Такие вот были! Теперь Сталин был совсем сед и не похож на свои полные обаяния портреты, которыми живописцы тех лет заполняли залы музеев. Суровое грубое с неровной кожей, выбритое до голубизны лицо было недобрым, самоуверенным до напыщенности. Коротконогий, тучный, Главный Хозяин страны молчал и только переговаривался изредка и коротко со спутниками.
Но перед «Запорожцами», рассказывали сопровождавшие, постоял. В холодных равнодушных глазах что-то вспыхнуло вроде удовольствия, видно, вспомнил скандальные подробности письма запорожцев: понравилось. Молотова среди них не было, но запомнилась высокомерная фигура прежде не виденного мною Кагановича — его лицо единственно выражало любопытство, может быть, до этого о Репине понятия не имел. Серго был непроницаемо равнодушен, высоко нес властно вздернутую голову.

Собранные данные:
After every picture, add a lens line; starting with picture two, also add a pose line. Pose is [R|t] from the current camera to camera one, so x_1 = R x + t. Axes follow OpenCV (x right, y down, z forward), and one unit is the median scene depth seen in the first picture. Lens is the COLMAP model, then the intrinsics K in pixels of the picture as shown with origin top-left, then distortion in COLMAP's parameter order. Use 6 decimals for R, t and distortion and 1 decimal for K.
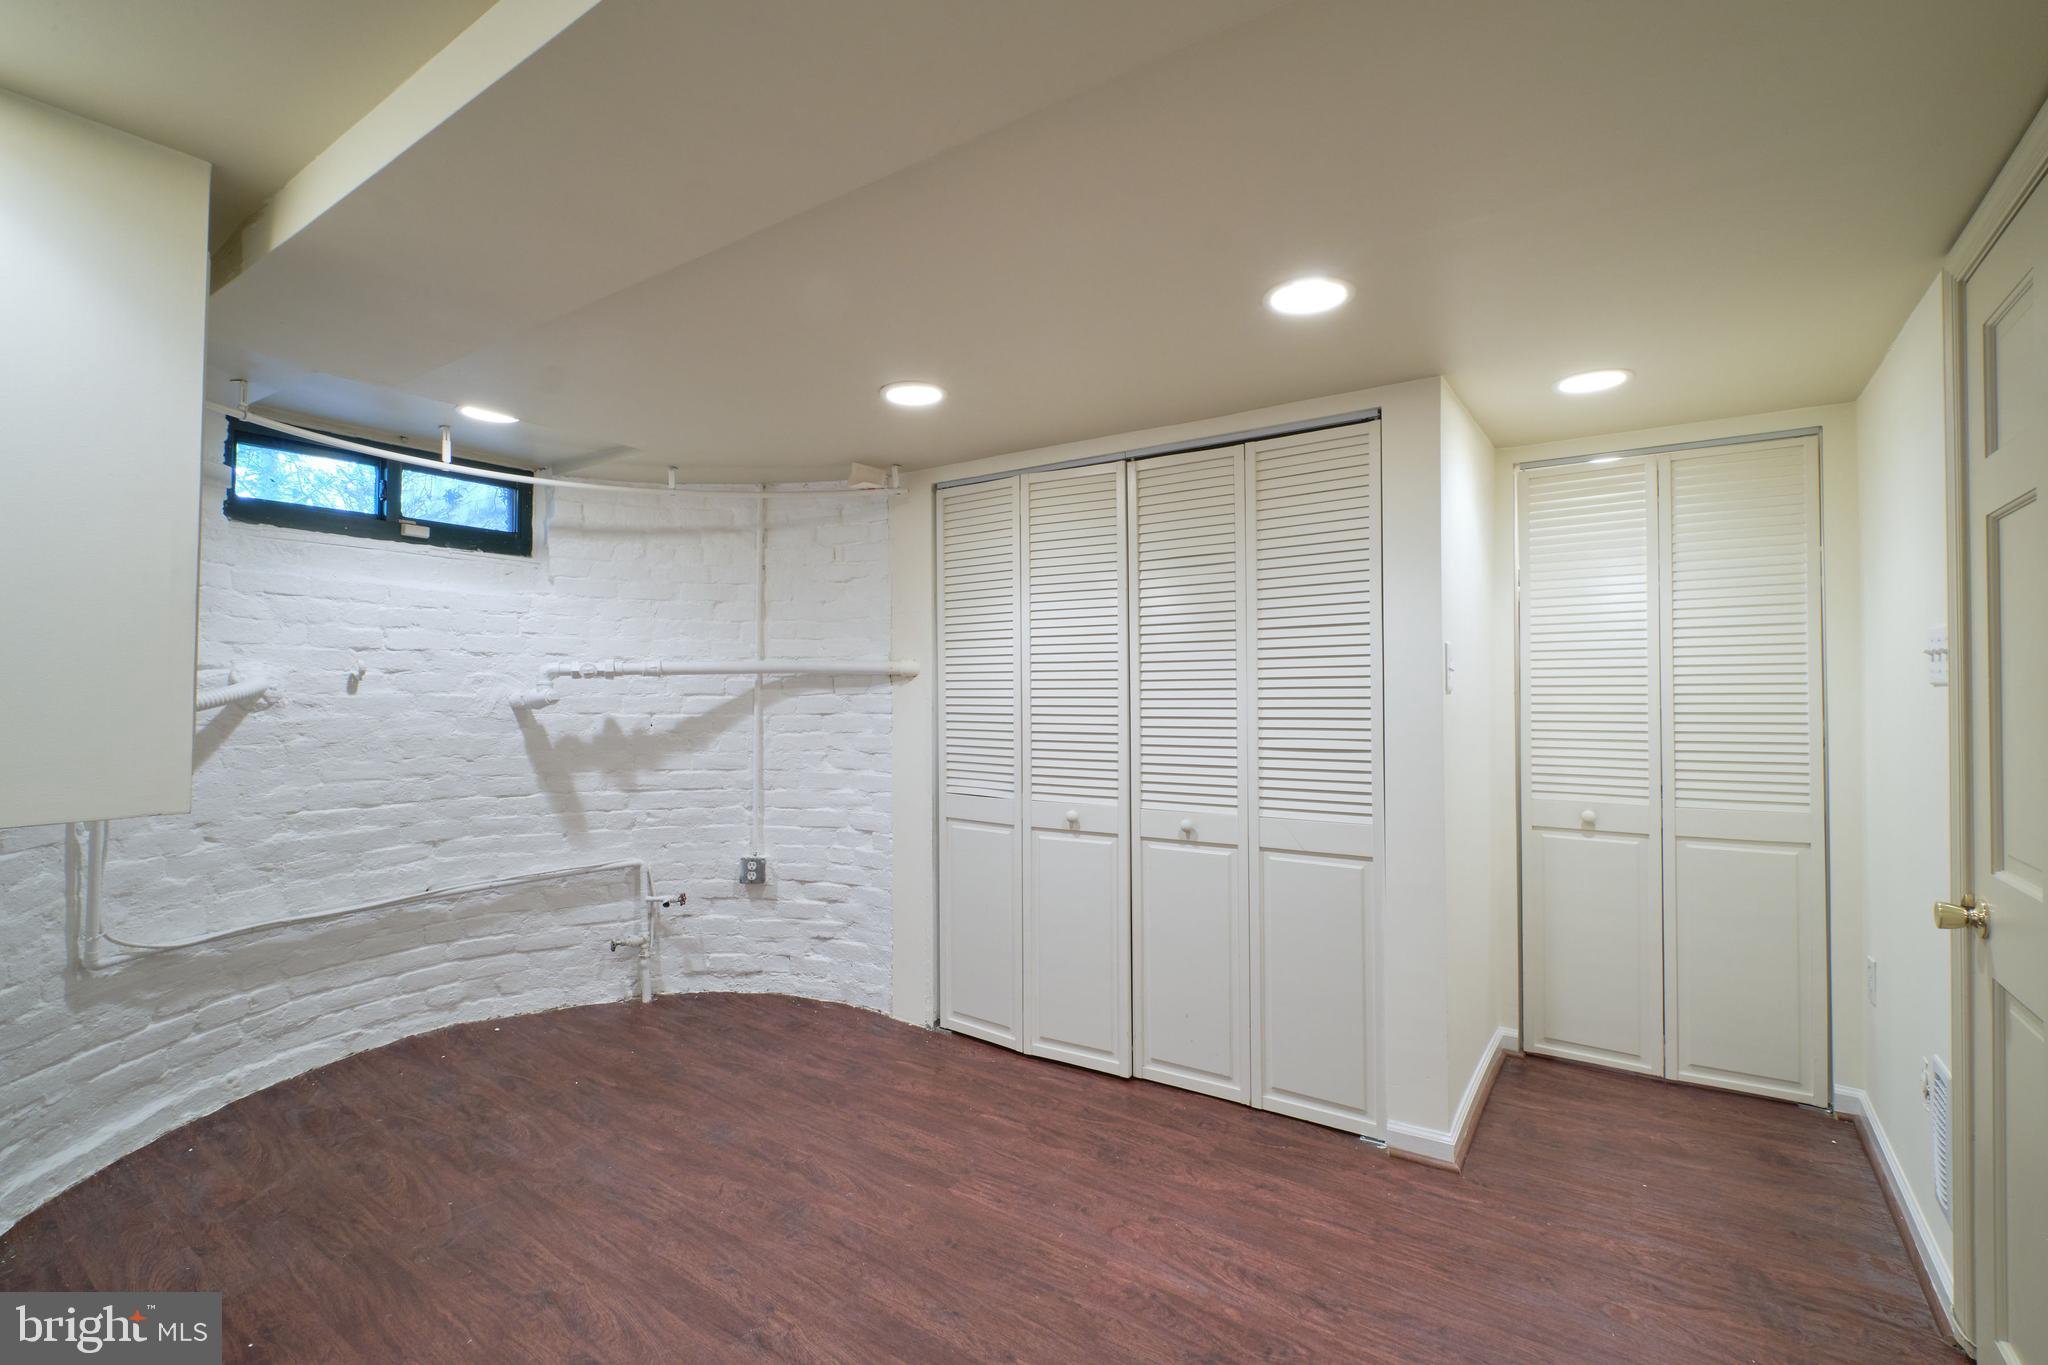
lens RADIAL K [[897.6, 0, 1031.9], [0, 897.6, 678.9], [0, 0, 1]] dist [0.000146, 0.000161]
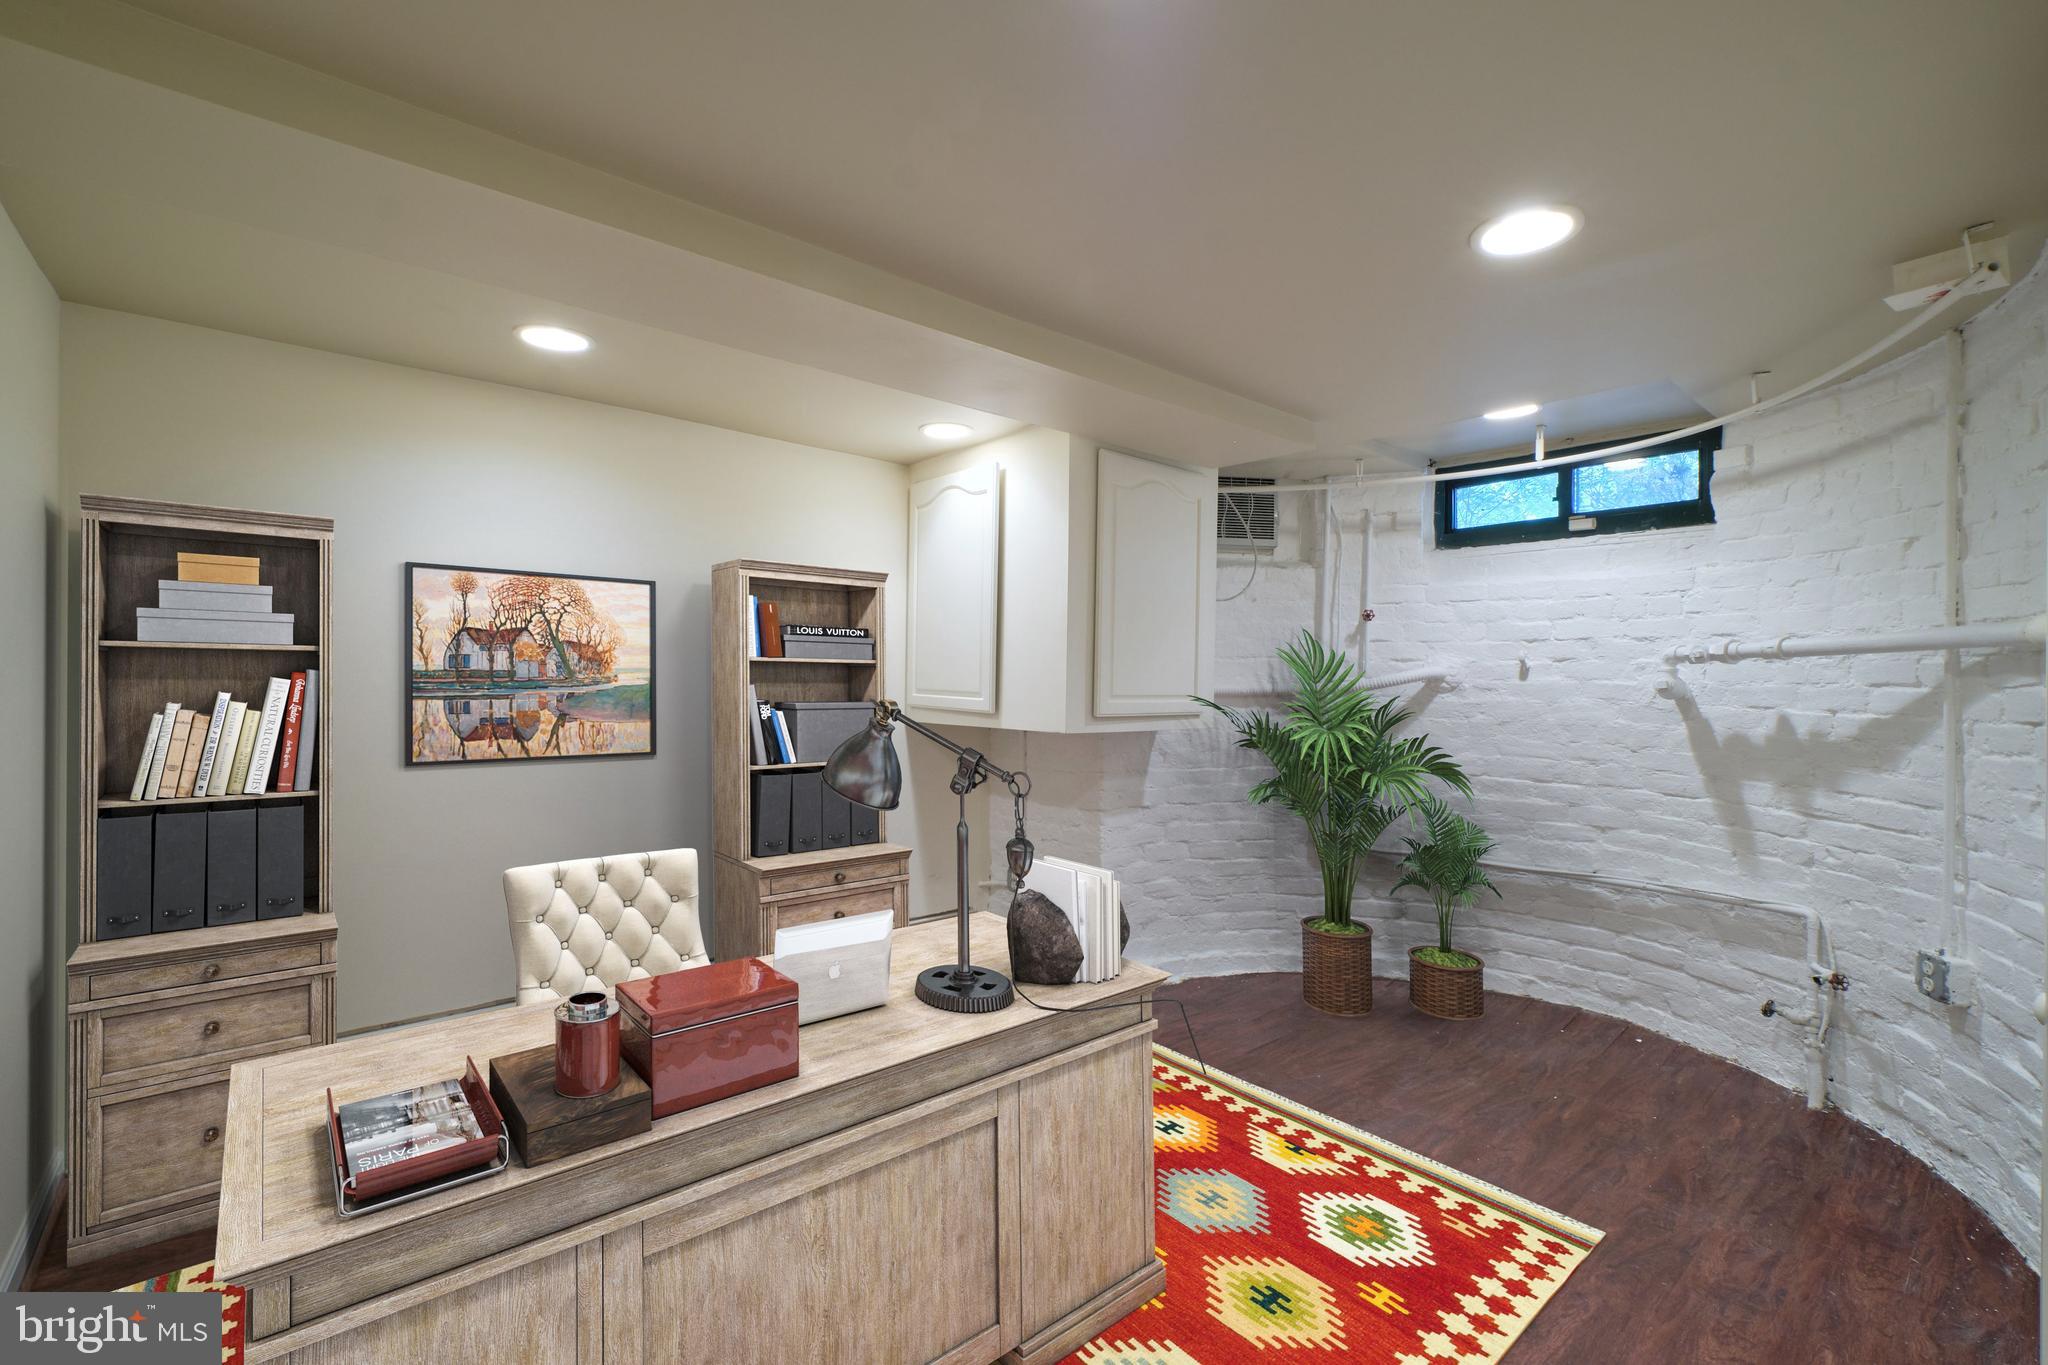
lens RADIAL K [[897.6, 0, 1028.7], [0, 897.6, 680.4], [0, 0, 1]] dist [0.000146, 0.000161]
pose [[-0.242027, 0.001870, -0.970268, 0.446777], [0.005087, 0.999987, 0.000658, 0.011193], [0.970256, -0.004776, -0.242033, 0.588451]]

Что нужно сделать:
[1] Обновите фрагмент отрывка о Сталине, начиная с «Такие вот были!» и продолжая до «властно вздернутую голову.», заменив «портреты» на «изображения».
[2] Ответьте на вопросы по отрывку о Сталине.
(a) Перед какой картиной, по словам сопровождавших, постоял Сталин?
(b) Кого, по словам рассказчика, среди спутников не было?
(c) Что единственно выражало лицо Кагановича?
[3] Напишите продолжение отрывка о Сталине, начав сразу после его последнего предложения.

Ответы к заданию:
[1]
Такие вот были! Теперь Сталин был совсем сед и не похож на свои полные обаяния изображения, которыми живописцы тех лет заполняли залы музеев. Суровое грубое с неровной кожей, выбритое до голубизны лицо было недобрым, самоуверенным до напыщенности. Коротконогий, тучный, Главный Хозяин страны молчал и только переговаривался изредка и коротко со спутниками.
Но перед «Запорожцами», рассказывали сопровождавшие, постоял. В холодных равнодушных глазах что-то вспыхнуло вроде удовольствия, видно, вспомнил скандальные подробности письма запорожцев: понравилось. Молотова среди них не было, но запомнилась высокомерная фигура прежде не виденного мною Кагановича — его лицо единственно выражало любопытство, может быть, до этого о Репине понятия не имел. Серго был непроницаемо равнодушен, высоко нес властно вздернутую голову.

[2]
(a) Перед «Запорожцами».
(b) Молотова.
(c) Любопытство.

[3]
Протекло менее трех лет после убийства Кирова — и эти, отделив себя от народа, проходили твердо, нахмуренно, как рыцари, закованные в броню своего политического успеха, своей невероятной карьеры и, казалось, каждый их шаг сопровождает бряцание невидимого оружия. Стена почтительного оберегающего страха была воздвигнута между народом и ими. Река меняла русло, она потекла вспять. Кто угадает сокрушительно тяжелые воды Волги в чистом и легком ручейке ее истока, запечатленном Репиным.
Рассказывали: «САМ», покидая выставку, стал еще более мрачным: то, что создавалось при нем, было неизмеримо хуже, он это наглядно сейчас увидел. Ужо им, его живописцам, маститым и заслуженным!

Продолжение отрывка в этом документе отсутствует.